To be sure, Russia seeks to exploit divisions in the West to its advantage, and this is nowhere clearer than in the information sphere. With the mainstream media almost completely dominating the public debate in Europe and North America, Russian government-funded outlets have turned themselves into purveyors par excellence of Westernoriginated dissent and even fringe analysis and views. In doing so, Russians are aiming to do to the West something akin to what the Voice of America or Deutsche Welle did to the Soviet Union during the Cold War: promote local alternatives to not only official government policies, but the established political narratives as well. This is an undeniable irritant, yet Russia is hardly the creator of the divisions it tries to fan.

In economic terms, Russia, a medium-sized economy in relation to GDP, is more on the receiving end. It must bear the brunt of the Western sanctions imposed in the wake of the Ukraine crisis. The message the sanctions are sending to the entire world is stark: those who wish to do business with Russia will have to deal with the United States. Russia’s own counter-sanctions against the West have hurt a few European economies, but the damage they have felt has been far less than critical. Under the current circumstances, Russia would have been insane to use its “energy weapon” against Gazprom’s clients in Europe, and since 2014 there have been no temporary interruptions of Russian gas supplies to Europe. Rather, it is busy laying new pipelines, such as Nord Stream 2 and Turkish Stream. Ukraine’s refusal to buy gas directly from Russia has also helped by precluding any potential squabbling over gas prices, nonpayment under existing contracts or theft of transit gas designated for EU countries.

Over the past ten years, Russia has reconstituted its recently much dilapidated military. Its defense modernization has resulted in a better-equipped, better-trained and better-led force capable of serving as a policy instrument.
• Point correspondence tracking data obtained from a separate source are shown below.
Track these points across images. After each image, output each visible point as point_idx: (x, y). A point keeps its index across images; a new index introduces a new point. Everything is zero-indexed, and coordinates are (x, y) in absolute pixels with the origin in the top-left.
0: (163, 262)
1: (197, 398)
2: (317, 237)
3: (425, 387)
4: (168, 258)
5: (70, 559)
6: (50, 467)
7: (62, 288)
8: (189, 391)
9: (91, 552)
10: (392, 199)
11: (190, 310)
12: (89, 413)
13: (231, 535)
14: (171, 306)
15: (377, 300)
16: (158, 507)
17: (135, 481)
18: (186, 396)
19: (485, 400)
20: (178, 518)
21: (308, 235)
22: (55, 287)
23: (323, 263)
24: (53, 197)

The Crimea operation, the military support given to the rebels in Donbass and the Syria campaign are testament to both the new capabilities of the Russian Armed Forces and the Kremlin’s willingness to use those capabilities to achieve geopolitical objectives. The modernization program, begun in 2010, is still incomplete. However, it has already transformed the Russian military and revitalized the country’s defense industry, which was only recently considered moribund. Russia’s elevation, alongside China, as a major military rival of the United States is a badge of achievement for the country’s military.
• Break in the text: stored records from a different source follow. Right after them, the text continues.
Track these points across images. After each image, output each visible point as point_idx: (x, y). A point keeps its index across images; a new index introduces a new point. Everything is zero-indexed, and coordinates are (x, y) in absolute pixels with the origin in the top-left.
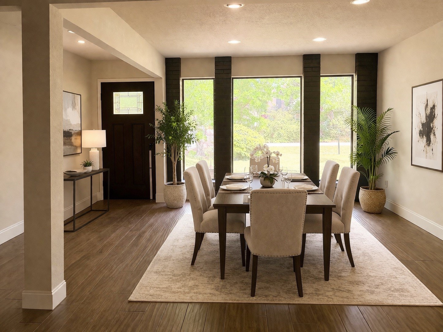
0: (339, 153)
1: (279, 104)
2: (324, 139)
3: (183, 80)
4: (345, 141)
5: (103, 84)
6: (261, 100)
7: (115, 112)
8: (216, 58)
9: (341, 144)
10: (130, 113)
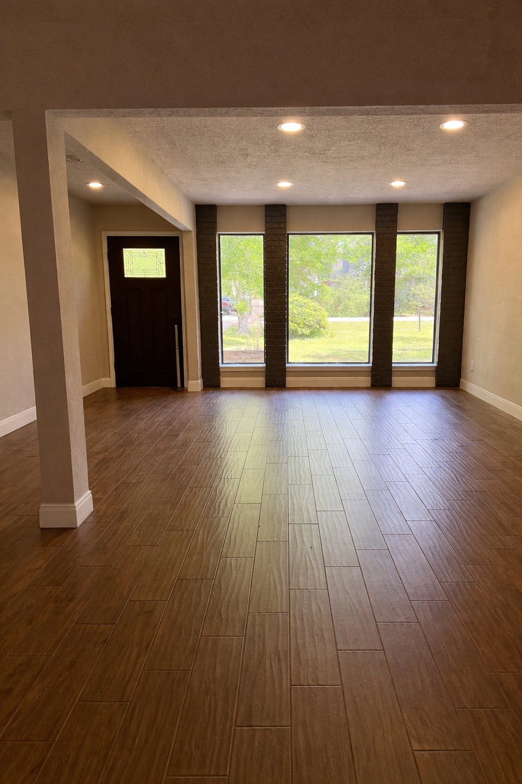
0: (420, 330)
1: (346, 267)
2: (401, 313)
3: (219, 235)
4: (427, 315)
5: (109, 238)
6: (322, 263)
7: (127, 275)
8: (266, 205)
9: (423, 318)
10: (147, 276)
The new confrontation between Russia and the United States has already resulted in the reemergence of a military standoff along Russia’s borders with NATO countries in Eastern Europe. The more strained strategic environment in the region can be seen in recent developments such as the deployment of the Iskander missiles in Kaliningrad and the emphasis on small-yield nuclear weapons in the US Nuclear Posture Review. In contrast to the Cold War, however, the danger of this confrontation lies less in the fundamental ideological antagonism between Moscow and Washington and more in the increased likelihood of incidents between Russian and NATO aircraft, an escalation of the unfrozen conflict in Donbass as well as proxy attacks and the asymmetrical responses they provoke in out-of-area locations such as Syria. That said, the threat of a military collision is real enough and – to make matters worse – generally underappreciated. To keep Europe safe, it would behoove the West and Russia to take certain measures to minimize the risk of incidents involving their military forces: make sure there is a cease-fire worth the name in Donbass; restrain their proxies elsewhere, including in the Middle East; and establish reliable communication to avoid miscalculation. This is why the January visit to Washington of three Russian intelligence chiefs – of the FSB (Federal Security Service), SVR (Foreign Intelligence Service) and GRU (Military Intelligence Directorate) – was so important. Unlike in the 1990s, when such contacts were trumpeted as a sign of growing trust, the mission now is to avoid tragic miscalculation in an environment where there is no trust. Russia and the United States may be adversaries again, but they must not be allowed to become enemies.